══ Source data ══
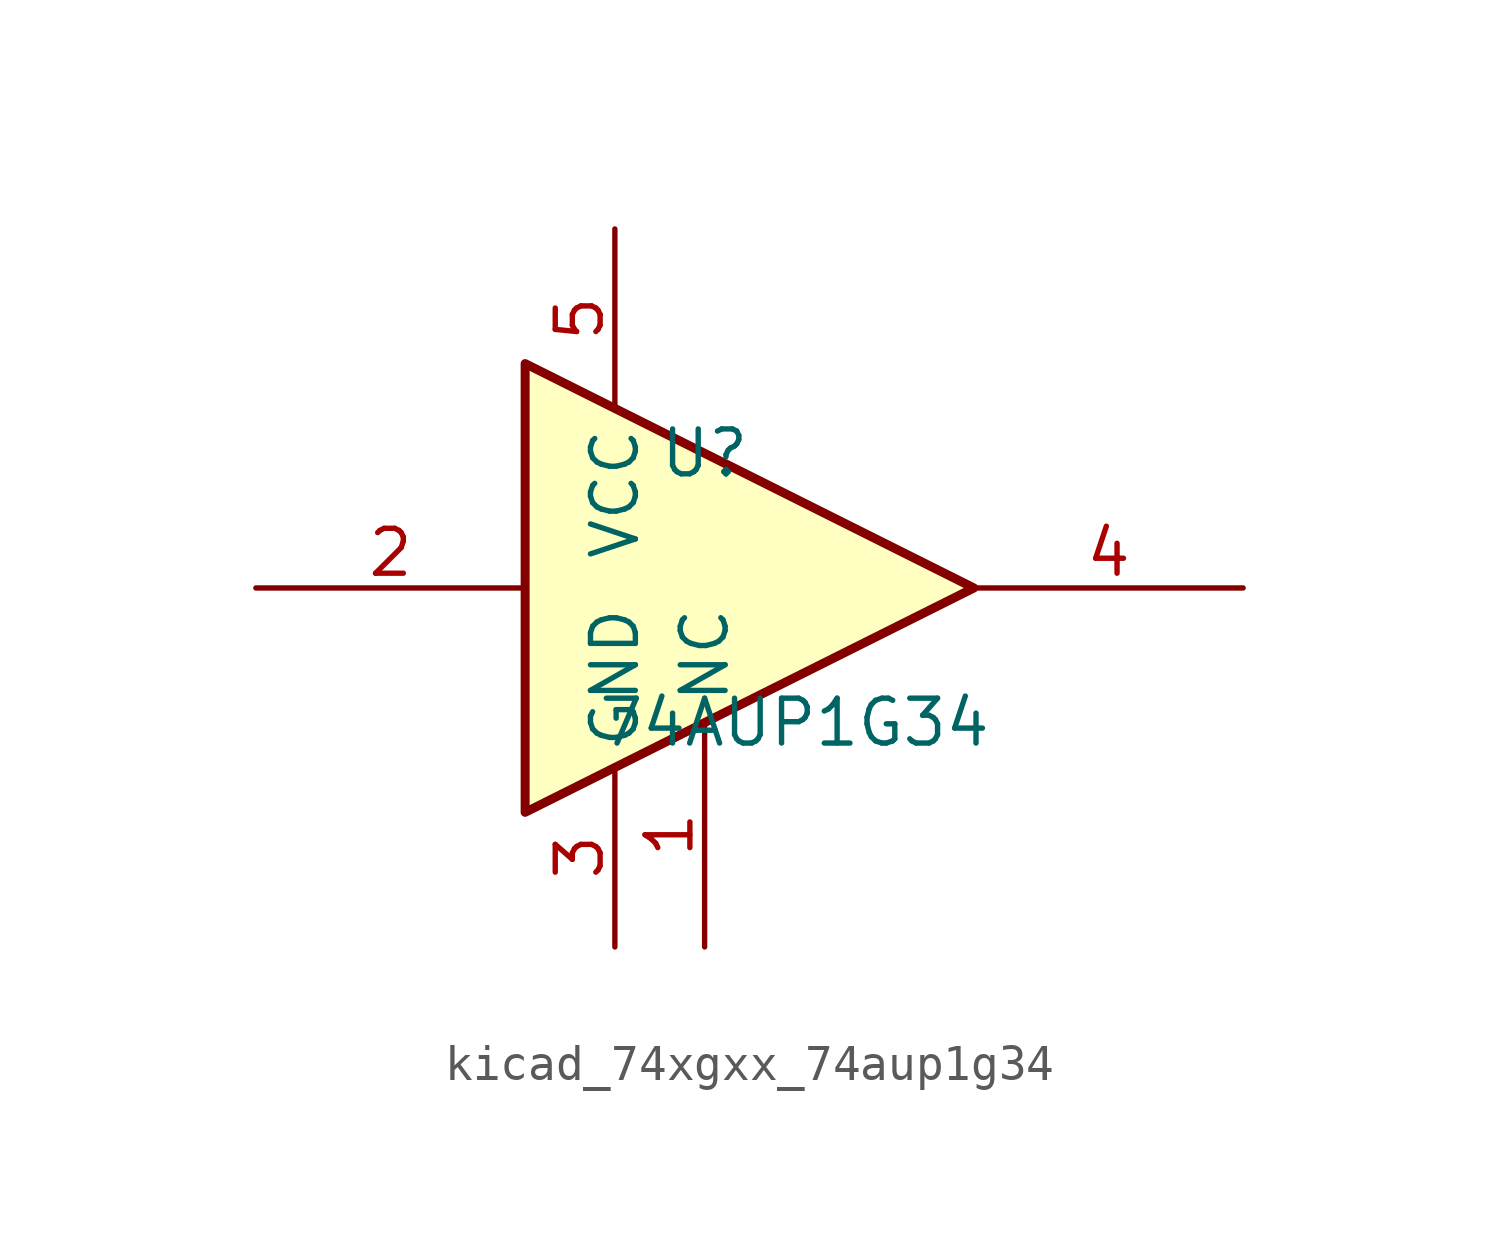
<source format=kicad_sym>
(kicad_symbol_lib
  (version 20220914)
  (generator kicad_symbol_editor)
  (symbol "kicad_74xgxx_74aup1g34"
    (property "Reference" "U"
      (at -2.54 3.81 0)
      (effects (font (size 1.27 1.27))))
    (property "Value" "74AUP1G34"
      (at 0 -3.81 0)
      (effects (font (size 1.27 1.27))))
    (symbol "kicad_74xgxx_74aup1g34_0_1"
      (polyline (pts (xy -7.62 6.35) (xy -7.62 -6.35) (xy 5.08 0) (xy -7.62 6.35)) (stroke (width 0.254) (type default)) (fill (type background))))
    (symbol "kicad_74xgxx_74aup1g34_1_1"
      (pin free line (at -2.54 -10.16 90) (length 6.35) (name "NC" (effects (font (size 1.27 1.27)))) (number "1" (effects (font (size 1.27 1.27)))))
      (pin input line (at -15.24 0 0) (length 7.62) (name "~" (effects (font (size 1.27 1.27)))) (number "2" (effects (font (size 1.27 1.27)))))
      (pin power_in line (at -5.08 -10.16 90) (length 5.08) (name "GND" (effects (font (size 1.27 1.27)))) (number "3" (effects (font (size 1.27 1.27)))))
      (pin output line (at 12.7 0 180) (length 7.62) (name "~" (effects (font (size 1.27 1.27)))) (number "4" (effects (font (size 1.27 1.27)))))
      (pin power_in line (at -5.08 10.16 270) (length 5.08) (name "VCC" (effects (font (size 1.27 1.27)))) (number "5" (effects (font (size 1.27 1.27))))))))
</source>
═══
§ **What you need to do**
Of all the lines in the data above, show only those that hold the word "property".

§ **Problem solution**
    (property "Reference" "U"
    (property "Value" "74AUP1G34"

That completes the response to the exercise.